*** DOCUMENT EXTRACT Section Begins ***
# brush tool shortcut for flow ,is there one?



## mantra (Dec 18, 2017)

hi
i use lightroom cc and photoshop cc 
about lightroom cc ,with the brush tool ,i can increase the brush size with the mouse wheel , the feather with shift + mouse wheel 

but is there a shortuct to increase and decrease  flow ?

i run under w10 and macos Sierra

thanks


----------



## Johan Elzenga (Dec 18, 2017)

I don't think there's a mouse wheel shortcut, but you can use the 1 - 9 keys for 10% to 90% setting (and 0 for 100%).


----------



## mantra (Dec 19, 2017)

JohanElzenga said:


> I don't think there's a mouse wheel shortcut, but you can use the 1 - 9 keys for 10% to 90% setting (and 0 for 100%).


Hi Johan
i guess there is a shortcut for density too
off topic is lightroom cc "v6" 6.13 the last update seeing the year is gone
thanks


----------



## Jim Wilde (Dec 19, 2017)

mantra said:


> off topic is lightroom cc "v6" 6.13 the last update seeing the year is gone


Well, the year hasn't completely gone, there's still time for another update (which I think was indicated would happen).


----------



## mantra (Dec 20, 2017)

Jim Wilde said:


> Well, the year hasn't completely gone, there's still time for another update (which I think was indicated would happen).


Hi
you were right , adobe released the last update
can't find the changelog , but i guess there is only the nikon 850 support
here i can't find anything Announcing the December Update to Lightroom
6.14 now available – last perpetual update of Lightroom


----------



## Jim Wilde (Dec 20, 2017)

What's New in Lightroom 6.14? | The Lightroom Queen


----------
*** DOCUMENT EXTRACT Section Ends ***
EXERCISES:
[A] Translate into Spanish this sentence from the forum thread on Lightroom brush shortcuts: "I don't think there's a mouse wheel shortcut, but you can use the 1 - 9 keys for 10% to 90% setting (and 0 for 100%)."
[B] Quote the forum thread on Lightroom brush shortcuts word for word from "## Johan Elzenga" to "mantra (Dec 19, 2017)".
*** DATA FOR ANALYSIS Section Begins ***
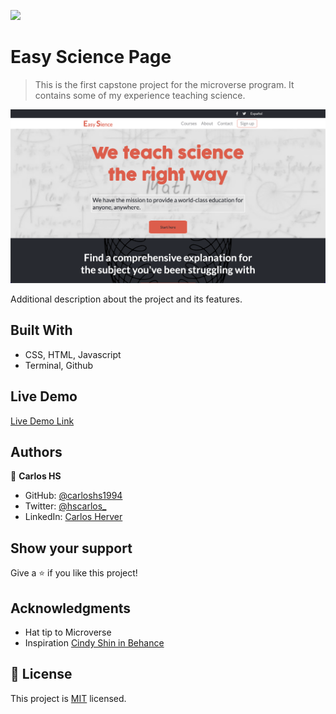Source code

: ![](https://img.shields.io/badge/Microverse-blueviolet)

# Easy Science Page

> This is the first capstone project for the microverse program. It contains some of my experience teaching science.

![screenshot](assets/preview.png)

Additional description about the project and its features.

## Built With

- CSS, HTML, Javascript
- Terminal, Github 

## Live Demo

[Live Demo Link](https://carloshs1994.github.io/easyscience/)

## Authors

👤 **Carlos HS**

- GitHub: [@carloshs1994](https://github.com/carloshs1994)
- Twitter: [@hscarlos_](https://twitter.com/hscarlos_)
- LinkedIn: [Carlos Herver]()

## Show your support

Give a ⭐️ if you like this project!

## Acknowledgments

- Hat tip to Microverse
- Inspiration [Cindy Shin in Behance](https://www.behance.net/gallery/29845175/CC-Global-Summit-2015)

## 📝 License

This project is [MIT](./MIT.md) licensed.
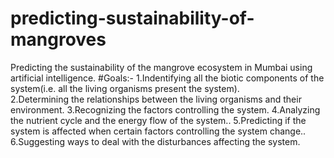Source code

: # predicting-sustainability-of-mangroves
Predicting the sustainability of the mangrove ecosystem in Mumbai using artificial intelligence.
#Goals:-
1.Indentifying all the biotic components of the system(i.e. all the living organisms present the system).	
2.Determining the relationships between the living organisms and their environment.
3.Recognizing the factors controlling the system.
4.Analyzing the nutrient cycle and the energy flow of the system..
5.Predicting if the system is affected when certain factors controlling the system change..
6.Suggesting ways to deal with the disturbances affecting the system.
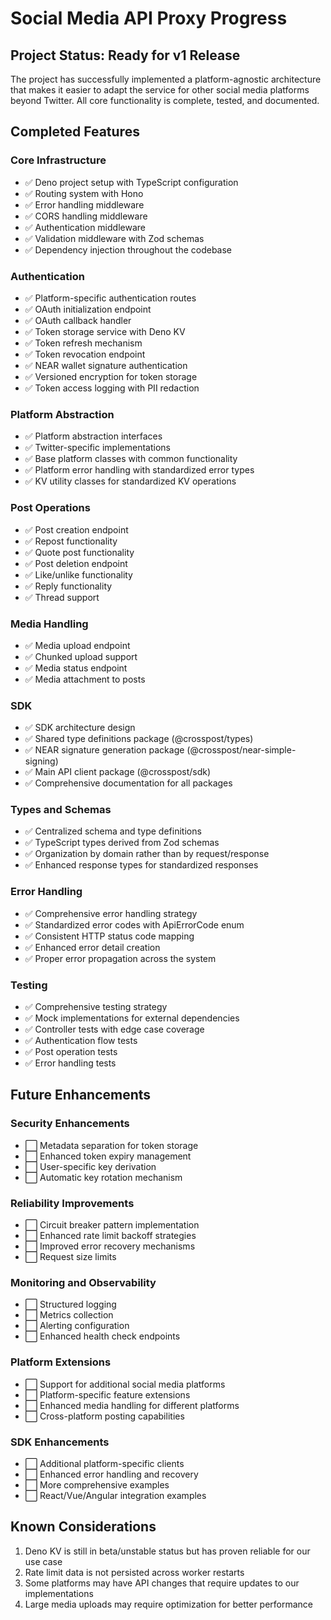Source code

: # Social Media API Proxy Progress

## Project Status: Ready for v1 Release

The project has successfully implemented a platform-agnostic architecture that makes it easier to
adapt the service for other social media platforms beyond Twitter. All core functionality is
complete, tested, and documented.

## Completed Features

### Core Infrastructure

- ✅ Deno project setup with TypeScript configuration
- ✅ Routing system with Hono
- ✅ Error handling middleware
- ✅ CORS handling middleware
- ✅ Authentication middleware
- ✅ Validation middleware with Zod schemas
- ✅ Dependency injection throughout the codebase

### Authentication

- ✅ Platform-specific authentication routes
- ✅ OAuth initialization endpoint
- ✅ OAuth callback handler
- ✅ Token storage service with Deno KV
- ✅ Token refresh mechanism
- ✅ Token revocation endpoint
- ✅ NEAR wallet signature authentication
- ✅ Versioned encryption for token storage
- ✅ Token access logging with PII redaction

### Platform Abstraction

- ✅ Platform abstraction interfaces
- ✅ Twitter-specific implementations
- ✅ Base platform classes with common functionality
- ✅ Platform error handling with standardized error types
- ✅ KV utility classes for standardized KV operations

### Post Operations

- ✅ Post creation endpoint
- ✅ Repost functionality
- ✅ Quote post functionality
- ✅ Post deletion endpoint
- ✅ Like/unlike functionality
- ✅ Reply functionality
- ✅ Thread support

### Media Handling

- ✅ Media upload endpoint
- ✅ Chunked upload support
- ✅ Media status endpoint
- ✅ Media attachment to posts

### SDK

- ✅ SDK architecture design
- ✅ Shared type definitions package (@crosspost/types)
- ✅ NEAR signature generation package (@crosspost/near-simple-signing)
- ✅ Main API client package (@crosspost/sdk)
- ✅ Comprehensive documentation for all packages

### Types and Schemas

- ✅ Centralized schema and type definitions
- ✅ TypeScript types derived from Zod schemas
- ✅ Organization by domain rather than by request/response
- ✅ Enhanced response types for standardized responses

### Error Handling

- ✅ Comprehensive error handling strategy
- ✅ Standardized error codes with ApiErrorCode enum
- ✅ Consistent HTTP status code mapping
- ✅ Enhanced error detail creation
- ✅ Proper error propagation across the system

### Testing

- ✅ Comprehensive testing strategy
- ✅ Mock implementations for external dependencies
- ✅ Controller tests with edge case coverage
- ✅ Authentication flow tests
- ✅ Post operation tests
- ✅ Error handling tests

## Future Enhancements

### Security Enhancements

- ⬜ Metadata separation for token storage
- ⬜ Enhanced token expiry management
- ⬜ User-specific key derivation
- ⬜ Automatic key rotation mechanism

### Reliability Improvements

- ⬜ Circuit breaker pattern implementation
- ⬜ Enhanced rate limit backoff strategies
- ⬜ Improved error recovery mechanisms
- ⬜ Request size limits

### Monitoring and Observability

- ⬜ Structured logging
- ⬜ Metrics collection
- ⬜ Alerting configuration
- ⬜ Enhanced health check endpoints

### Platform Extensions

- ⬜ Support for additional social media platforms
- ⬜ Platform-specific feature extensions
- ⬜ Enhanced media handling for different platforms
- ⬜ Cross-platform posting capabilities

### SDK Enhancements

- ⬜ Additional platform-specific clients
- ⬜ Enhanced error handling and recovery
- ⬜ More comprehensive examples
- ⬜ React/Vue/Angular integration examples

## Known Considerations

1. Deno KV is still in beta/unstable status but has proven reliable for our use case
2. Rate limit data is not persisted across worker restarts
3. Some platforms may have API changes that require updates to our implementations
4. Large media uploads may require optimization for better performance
*** DATA FOR ANALYSIS Section Ends ***
*** DATA FOR ANALYSIS Section Begins ***
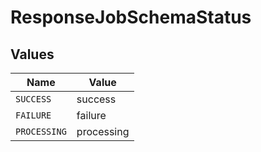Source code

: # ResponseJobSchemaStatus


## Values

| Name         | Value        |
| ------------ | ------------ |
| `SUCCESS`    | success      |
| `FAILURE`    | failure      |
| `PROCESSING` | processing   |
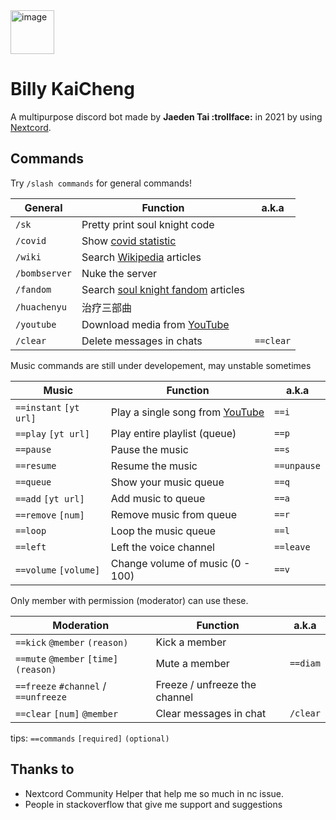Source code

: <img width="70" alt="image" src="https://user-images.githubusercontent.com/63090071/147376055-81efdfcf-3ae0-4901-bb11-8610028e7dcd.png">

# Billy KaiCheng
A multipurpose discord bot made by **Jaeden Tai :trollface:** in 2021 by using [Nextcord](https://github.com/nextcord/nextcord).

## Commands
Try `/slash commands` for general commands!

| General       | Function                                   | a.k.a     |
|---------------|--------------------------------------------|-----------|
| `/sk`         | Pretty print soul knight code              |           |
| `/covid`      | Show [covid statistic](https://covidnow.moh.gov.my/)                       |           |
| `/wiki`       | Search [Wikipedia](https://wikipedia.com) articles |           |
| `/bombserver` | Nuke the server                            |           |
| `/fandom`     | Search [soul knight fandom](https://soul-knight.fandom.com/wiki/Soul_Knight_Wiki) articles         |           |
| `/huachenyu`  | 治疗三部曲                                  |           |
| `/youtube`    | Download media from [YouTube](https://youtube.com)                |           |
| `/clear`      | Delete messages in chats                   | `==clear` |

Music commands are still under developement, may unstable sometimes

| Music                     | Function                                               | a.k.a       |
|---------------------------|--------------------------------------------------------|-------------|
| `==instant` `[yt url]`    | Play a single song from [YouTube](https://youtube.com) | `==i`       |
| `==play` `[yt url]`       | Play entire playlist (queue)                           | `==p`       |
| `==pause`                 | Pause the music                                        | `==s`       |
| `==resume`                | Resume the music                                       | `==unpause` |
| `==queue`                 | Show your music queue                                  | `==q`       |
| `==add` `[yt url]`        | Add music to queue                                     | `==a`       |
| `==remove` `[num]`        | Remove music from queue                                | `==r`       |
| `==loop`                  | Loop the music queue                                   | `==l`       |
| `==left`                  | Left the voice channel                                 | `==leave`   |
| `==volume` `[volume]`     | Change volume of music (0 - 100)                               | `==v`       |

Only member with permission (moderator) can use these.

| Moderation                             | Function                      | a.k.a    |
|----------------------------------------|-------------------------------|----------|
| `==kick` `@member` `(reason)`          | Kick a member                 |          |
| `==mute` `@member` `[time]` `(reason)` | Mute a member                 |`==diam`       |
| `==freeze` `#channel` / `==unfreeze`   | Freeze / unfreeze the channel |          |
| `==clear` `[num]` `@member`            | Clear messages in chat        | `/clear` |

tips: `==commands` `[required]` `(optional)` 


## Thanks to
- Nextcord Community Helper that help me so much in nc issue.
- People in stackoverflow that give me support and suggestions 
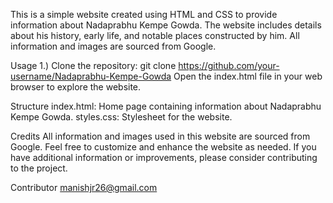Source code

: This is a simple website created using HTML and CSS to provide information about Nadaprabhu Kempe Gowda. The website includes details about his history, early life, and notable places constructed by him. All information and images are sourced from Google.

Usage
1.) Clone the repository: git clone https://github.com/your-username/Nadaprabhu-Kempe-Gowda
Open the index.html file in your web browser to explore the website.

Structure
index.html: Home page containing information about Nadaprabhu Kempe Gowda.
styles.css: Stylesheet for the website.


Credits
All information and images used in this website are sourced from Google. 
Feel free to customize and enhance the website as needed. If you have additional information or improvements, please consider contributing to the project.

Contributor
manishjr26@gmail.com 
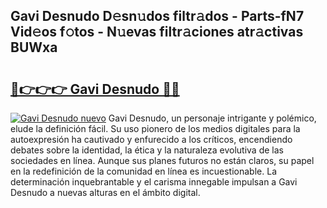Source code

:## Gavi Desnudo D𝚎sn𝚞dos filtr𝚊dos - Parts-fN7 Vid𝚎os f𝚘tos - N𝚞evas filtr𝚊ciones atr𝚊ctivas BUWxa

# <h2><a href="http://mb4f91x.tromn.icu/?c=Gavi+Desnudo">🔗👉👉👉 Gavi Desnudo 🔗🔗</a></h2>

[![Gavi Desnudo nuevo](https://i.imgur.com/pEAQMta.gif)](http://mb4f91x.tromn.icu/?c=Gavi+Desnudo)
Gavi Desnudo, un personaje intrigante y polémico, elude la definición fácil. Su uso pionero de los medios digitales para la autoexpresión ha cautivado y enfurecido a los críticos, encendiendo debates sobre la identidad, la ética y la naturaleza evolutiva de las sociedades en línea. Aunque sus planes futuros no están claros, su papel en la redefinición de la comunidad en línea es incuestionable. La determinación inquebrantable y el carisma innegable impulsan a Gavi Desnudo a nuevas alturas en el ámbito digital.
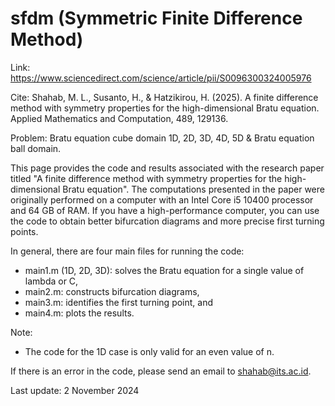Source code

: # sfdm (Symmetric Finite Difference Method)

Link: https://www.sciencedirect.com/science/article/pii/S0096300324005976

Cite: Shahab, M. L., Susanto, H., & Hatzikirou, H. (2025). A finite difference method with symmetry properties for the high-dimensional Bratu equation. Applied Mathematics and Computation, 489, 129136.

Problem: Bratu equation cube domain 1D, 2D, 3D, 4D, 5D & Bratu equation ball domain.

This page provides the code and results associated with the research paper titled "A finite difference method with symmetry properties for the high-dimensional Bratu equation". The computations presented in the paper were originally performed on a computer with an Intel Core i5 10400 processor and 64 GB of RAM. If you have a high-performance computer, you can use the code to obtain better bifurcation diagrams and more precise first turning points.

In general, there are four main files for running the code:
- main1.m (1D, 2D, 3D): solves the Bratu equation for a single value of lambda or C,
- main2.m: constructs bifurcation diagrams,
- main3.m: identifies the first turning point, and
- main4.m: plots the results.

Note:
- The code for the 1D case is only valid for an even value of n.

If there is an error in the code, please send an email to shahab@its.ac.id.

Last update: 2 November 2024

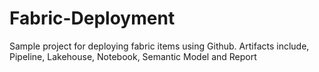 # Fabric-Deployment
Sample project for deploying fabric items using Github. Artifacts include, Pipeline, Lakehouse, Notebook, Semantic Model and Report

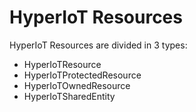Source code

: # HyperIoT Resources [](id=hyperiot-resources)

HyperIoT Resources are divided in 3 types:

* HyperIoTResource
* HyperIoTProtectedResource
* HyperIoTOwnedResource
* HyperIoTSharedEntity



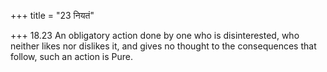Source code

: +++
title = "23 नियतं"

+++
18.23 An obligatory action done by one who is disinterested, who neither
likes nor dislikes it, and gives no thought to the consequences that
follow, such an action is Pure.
*** DATA FOR ANALYSIS Section Ends ***
TASK ANSWERS:
[A] No creo que haya un atajo con la rueda del ratón, pero puedes usar las teclas del 1 al 9 para un ajuste del 10 % al 90 % (y el 0 para el 100 %).

[B]
## Johan Elzenga (Dec 18, 2017)

I don't think there's a mouse wheel shortcut, but you can use the 1 - 9 keys for 10% to 90% setting (and 0 for 100%).


----------



## mantra (Dec 19, 2017)